■ **Supplied information**
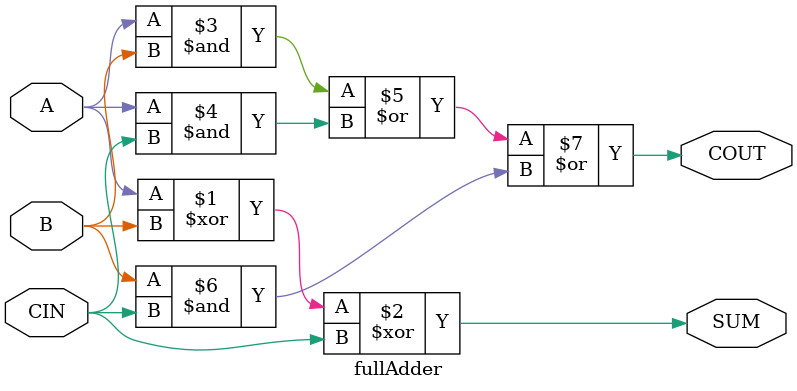
<source format=sv>

module fullAdder (
	input logic A, B, CIN,
	output logic SUM, COUT
);
	
	//sum is always the XOR of the two values and Cin
	assign SUM = A ^ B ^ CIN;
	//carry out is high if we every have 1 + 1 or higher
	assign COUT = (A & B) | (A & CIN) | (B & CIN);

endmodule
/*
module fullAdder_tb();
	// system signals
	logic A, B, CIN, SUM, COUT;
	logic clk;

	//declare the design under test
	fullAdder DUT(A, B, CIN, SUM, COUT);

	//simulated clock
	parameter period = 10;
	initial begin
		clk <= 0;
		forever #(period/2) clk <= ~clk;
	end

	//full coverage test
	initial begin
		A <= 0; B <= 0; CIN <= 0;	@(posedge clk);
		A <= 0; B <= 1; 				@(posedge clk);
		A <= 1; B <= 0; 				@(posedge clk);
		A <= 1; B <= 1; 				@(posedge clk);
							 				@(posedge clk);
		A <= 0; B <= 0; CIN <= 1;  @(posedge clk);
		A <= 0; B <= 1; 				@(posedge clk);
		A <= 1; B <= 0; 				@(posedge clk);
		A <= 1; B <= 1; 				@(posedge clk);
							 				@(posedge clk);
		$stop;
	end
endmodule
*/

</source>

■ **Exercise aim**
Starting at the line that contains "A <= 0; B <= 0; CIN <= 1;", retype every line through the end of the records exactly, and nothing else.

■ **Answer to this problem**
		A <= 0; B <= 0; CIN <= 1;  @(posedge clk);
		A <= 0; B <= 1; 				@(posedge clk);
		A <= 1; B <= 0; 				@(posedge clk);
		A <= 1; B <= 1; 				@(posedge clk);
							 				@(posedge clk);
		$stop;
	end
endmodule
*/

</source>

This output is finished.